Kondisi ekonomi yang masih karut-marut di Indonesia saat ini, jelas menjadikan alternatif menghentikan arus TKI ke luar negeri menjadi tidak logis. Jadi arus keberangkatan ke luar negeri masih akan terus terjadi. Dalam hal demikian, pemberian bekal ketrampilan amatlah diperlukan. Terutama sekali adalah ketrampilan yang memang betul-betul diperlukan di negara seberang. Bahkan ketrampilan pertukang-batuan maupun pertukang-kayuan, atau pun ketrampilan menjadi pekerja rumah tangga. Apalagi ketrampilan mengasuh anak dan orang-orang yang sudah lanjut usia.

Penting sekali dalam hal ini adalah pengetahuan memadai tentang nilai-nilai budaya setempat, sehingga kasus terjadinya berbagai tindak kekerasan amat mungkin untuk ditekan. Internalisasi nilai-nilai budaya setempat juga penting dalam kaitannya dengan upaya menawarkan “nilai lebih” kepada para pengguna jasa buruh migran, sehingga andai pun ada gelombang PHK – sebagai, misalnya, dampak krisis global sekarang ini – mereka masih mempertimbangkan kelebihan ini sebagai determinan utama untuk menjadikan para buruh migran tidak tercantum ke dalam daftar tenaga kerja yang terkena PHK tersebut.
§
● Tujuan Anda: Kutip dari teks tentang buruh migran di atas seluruh bagian mulai dari "Kondisi ekonomi yang" sampai ke "sudah lanjut usia.", tanpa mengubah satu kata pun. Daftar berikut tidak berhubungan dengan teks tentang buruh migran di atas.

● Segmen Data:
§
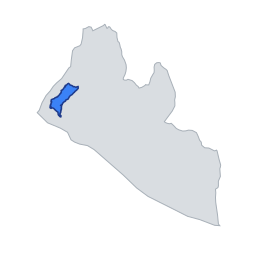 Golakonneh, Grand Cape Mount, Liberia (highlighted), rotated 355°
{"feature_id": "62588387B70898832426748", "entity_name": "Golakonneh", "entity_type": "district", "adm_level": 2, "iso_a3": "LBR", "parent_name": "Liberia", "parent_adm1": "Grand Cape Mount", "projection": "natural_earth1", "projection_center": [-10.924, 7.106], "detail": "fine", "context": "in_parent", "style": "filled", "palette": "blue", "viewbox_px": 256, "rotation_deg": 355, "n_neighbors": 0, "source": "geoboundaries", "source_scale": "gbopen_adm2", "svg_char_len": 5373}
<svg xmlns="http://www.w3.org/2000/svg" viewBox="0 0 256 256"><g transform="rotate(355 128 128)"><path d="M38.9,104.8L41.2,102.5L44.6,95.3L49.3,88.4L53.7,84.3L57.2,80.0L60.9,76.8L66.2,73.0L74.3,63.0L76.2,61.9L77.5,55.0L79.5,46.2L81.8,43.5L87.3,41.8L88.6,40.3L90.6,34.1L91.8,26.9L91.9,25.4L94.1,25.2L97.8,23.6L100.0,24.3L100.9,26.4L101.4,28.1L112.7,23.7L113.6,22.7L114.2,22.9L115.7,26.9L116.5,26.7L117.2,25.5L117.9,25.4L118.8,26.0L119.7,27.8L121.1,29.5L123.5,30.7L125.1,32.4L124.9,36.7L125.5,40.9L126.6,41.9L127.1,44.4L127.4,47.2L128.0,48.6L128.4,51.4L128.2,54.4L128.7,56.5L130.4,60.1L131.6,64.7L131.6,67.9L130.9,71.3L129.7,74.4L127.7,77.8L127.5,79.2L128.7,80.0L130.6,80.2L132.2,79.5L136.2,81.1L138.3,83.3L140.1,86.1L141.7,87.5L142.5,89.2L145.3,88.7L148.6,87.1L149.3,86.3L150.3,86.7L152.4,86.9L153.9,83.8L155.0,80.4L157.6,76.6L158.8,75.1L159.2,72.7L159.3,69.6L160.2,66.9L162.3,65.5L164.6,65.5L165.8,66.0L166.4,68.6L168.3,70.6L169.8,72.0L170.7,72.6L172.0,74.1L173.2,79.4L178.1,96.4L177.9,101.0L176.9,104.1L176.9,107.1L176.6,110.1L173.6,114.9L164.8,124.8L165.5,125.7L167.6,126.8L169.7,127.4L171.5,127.1L173.7,129.6L176.1,132.7L178.6,134.3L182.2,135.8L185.3,135.9L188.0,135.4L191.8,136.0L195.8,138.6L197.3,142.8L198.3,146.5L199.7,148.4L199.9,151.6L202.7,154.4L206.8,155.0L212.1,158.3L213.5,158.1L214.1,157.7L214.7,158.4L216.1,167.9L217.1,173.0L216.6,175.0L215.9,176.6L215.8,184.3L213.4,188.8L213.0,193.6L212.4,195.2L209.8,196.6L209.8,200.3L209.1,204.8L208.9,209.6L209.6,222.2L209.7,231.5L210.9,233.3L205.9,232.5L191.2,225.4L179.9,221.3L142.0,197.9L131.4,188.5L119.3,174.6L92.3,146.5L86.1,142.0L78.4,139.8L73.6,137.4L70.2,134.8L67.4,127.0L60.7,122.3L48.3,115.8L38.9,104.8Z" fill="#d9dde1" stroke="#a8b0b8" stroke-width="1"/><path d="M61.9,111.1L61.9,110.7L62.1,110.5L62.3,110.4L62.3,110.1L62.3,109.9L62.2,109.8L62.1,109.6L61.8,109.2L61.6,109.1L61.5,108.9L61.4,108.7L61.4,108.3L61.4,108.1L61.4,107.9L61.6,107.6L61.8,107.5L61.9,107.3L61.9,107.0L62.1,106.8L62.1,106.6L62.4,106.4L62.4,106.1L62.4,105.8L62.5,105.6L62.6,105.4L62.5,105.2L62.8,105.0L62.7,104.8L62.6,104.5L62.7,104.2L62.9,104.1L63.0,103.8L63.1,103.7L63.3,103.5L63.4,103.3L63.4,102.6L63.3,102.4L63.2,102.3L63.2,102.2L63.3,101.9L63.5,101.7L63.6,101.4L63.6,101.2L63.7,100.8L63.7,100.7L63.5,100.3L63.5,100.2L63.4,100.1L63.1,99.9L62.9,99.7L63.0,99.6L63.2,99.3L63.4,99.3L63.5,99.3L63.7,99.2L63.8,99.1L64.0,99.3L64.3,99.3L64.5,99.1L64.6,98.8L64.6,98.6L64.7,98.4L64.8,98.2L64.9,97.9L65.0,97.8L65.3,97.6L65.4,97.3L65.5,97.2L65.8,97.0L65.9,96.9L66.0,96.9L66.2,96.7L66.4,96.5L66.7,96.3L66.8,96.3L67.0,96.2L67.3,96.2L67.5,96.0L67.9,95.8L68.1,95.7L68.2,95.3L68.1,95.2L68.3,94.9L68.7,94.8L68.8,94.7L69.0,94.4L69.5,94.4L69.9,94.3L69.9,94.2L70.1,94.1L70.4,94.0L70.6,94.0L70.8,94.0L71.0,93.9L71.1,93.7L71.4,93.1L71.7,92.7L71.8,92.6L71.8,92.4L71.9,92.2L72.0,92.1L72.4,91.8L72.5,91.6L72.7,91.3L72.8,91.2L73.2,90.9L73.5,90.6L73.8,90.5L74.0,90.4L74.4,90.2L74.6,90.1L74.8,90.1L75.2,89.8L75.9,89.2L76.0,89.1L76.5,88.6L77.1,88.1L77.5,87.9L77.8,87.7L78.0,87.3L78.3,87.1L78.4,86.9L78.6,86.7L79.0,86.6L79.5,86.2L80.0,85.9L80.3,85.7L80.5,85.5L80.6,85.3L80.8,85.0L81.2,84.7L81.5,84.6L81.7,84.4L81.8,84.1L81.9,83.8L81.9,83.6L81.9,83.2L81.9,82.7L81.9,82.3L81.7,82.3L81.4,82.4L81.2,82.5L80.7,82.6L80.4,82.6L80.2,82.7L79.9,82.9L79.6,82.9L79.1,82.6L78.7,82.4L78.2,82.1L77.5,82.1L77.3,82.1L77.1,82.1L76.9,81.9L76.8,81.6L75.8,80.8L74.5,80.3L73.7,79.8L73.6,79.3L72.7,78.4L72.4,78.5L72.1,78.6L71.6,78.8L71.4,79.0L71.1,79.4L71.0,79.5L70.7,79.6L70.4,79.9L70.2,80.0L69.7,80.0L69.4,80.0L69.2,80.3L68.9,80.7L68.9,80.8L69.2,81.0L69.3,81.1L69.3,81.3L69.2,81.5L68.9,81.6L68.8,81.4L68.6,81.3L68.4,81.5L68.1,81.9L67.8,82.4L67.5,82.7L67.4,82.9L67.3,83.0L67.2,83.2L67.0,83.3L66.9,83.5L66.6,83.8L66.4,83.9L66.2,84.2L65.9,84.2L65.8,84.4L65.7,84.5L65.4,84.6L65.2,84.6L64.9,84.7L64.7,84.8L64.7,85.1L64.8,85.3L64.8,85.5L64.8,85.8L64.6,86.1L64.5,86.4L64.4,86.6L64.3,86.8L64.5,87.0L64.4,87.2L64.1,87.3L63.9,87.4L63.8,87.5L63.7,87.7L63.5,87.8L63.3,88.1L63.1,88.4L62.9,88.4L62.8,88.5L62.7,88.8L62.4,89.0L62.1,89.4L61.8,89.7L61.7,89.8L61.3,90.0L61.2,90.2L61.0,90.3L60.8,90.6L60.5,90.5L60.4,90.5L60.2,90.8L60.1,90.7L59.7,91.0L59.4,91.2L59.1,91.3L58.8,91.4L58.6,91.3L58.3,91.4L58.0,91.5L57.8,91.6L57.7,91.7L57.5,92.0L57.3,92.2L57.2,92.2L57.0,92.3L56.8,92.4L56.6,92.4L56.3,92.4L56.1,92.5L55.6,92.7L55.4,92.7L55.2,92.7L55.0,92.8L54.5,92.9L54.3,93.0L54.2,93.2L54.0,93.3L54.0,93.5L53.9,93.7L53.9,93.9L53.8,94.1L53.7,94.5L53.7,94.8L53.7,94.7L53.9,94.7L54.0,94.7L54.1,94.8L54.1,95.1L54.2,95.3L54.0,95.6L53.9,95.6L54.0,95.8L53.9,95.9L53.8,96.0L53.7,96.2L53.6,96.3L53.6,96.5L53.4,96.8L53.5,97.0L53.4,97.1L53.4,97.4L53.4,97.5L53.2,97.6L53.1,97.8L53.0,98.0L52.9,98.3L52.6,98.4L52.5,98.5L52.6,98.8L52.8,98.8L52.7,99.1L52.6,99.3L52.6,99.5L52.8,99.5L53.0,99.7L53.1,99.9L53.1,100.1L52.9,100.1L53.1,100.3L53.1,100.5L53.3,100.8L53.2,100.9L52.7,100.7L52.4,100.8L52.5,100.9L52.6,101.1L52.7,101.3L52.6,101.5L52.9,101.6L53.1,101.7L53.3,101.6L53.5,101.6L53.8,101.4L54.0,101.4L54.3,101.4L54.5,101.4L54.7,101.5L55.1,101.7L55.3,101.8L55.5,101.9L55.7,102.0L55.8,102.2L56.1,102.5L56.4,102.9L56.7,103.2L56.7,103.3L56.9,103.4L57.1,103.7L57.2,103.9L57.3,104.0L58.0,104.7L58.3,105.1L58.5,105.2L58.8,105.5L59.0,105.7L59.3,106.0L59.5,106.0L59.6,106.6L59.6,108.3L59.9,109.2L60.7,110.1L61.1,110.7L61.3,110.8L61.5,110.9L61.6,111.0L61.8,111.1L61.9,111.1Z" fill="#3b82f6" stroke="#1e3a8a" stroke-width="1.5"/></g></svg>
§
● Hasil Tugas:
Kondisi ekonomi yang masih karut-marut di Indonesia saat ini, jelas menjadikan alternatif menghentikan arus TKI ke luar negeri menjadi tidak logis. Jadi arus keberangkatan ke luar negeri masih akan terus terjadi. Dalam hal demikian, pemberian bekal ketrampilan amatlah diperlukan. Terutama sekali adalah ketrampilan yang memang betul-betul diperlukan di negara seberang. Bahkan ketrampilan pertukang-batuan maupun pertukang-kayuan, atau pun ketrampilan menjadi pekerja rumah tangga. Apalagi ketrampilan mengasuh anak dan orang-orang yang sudah lanjut usia.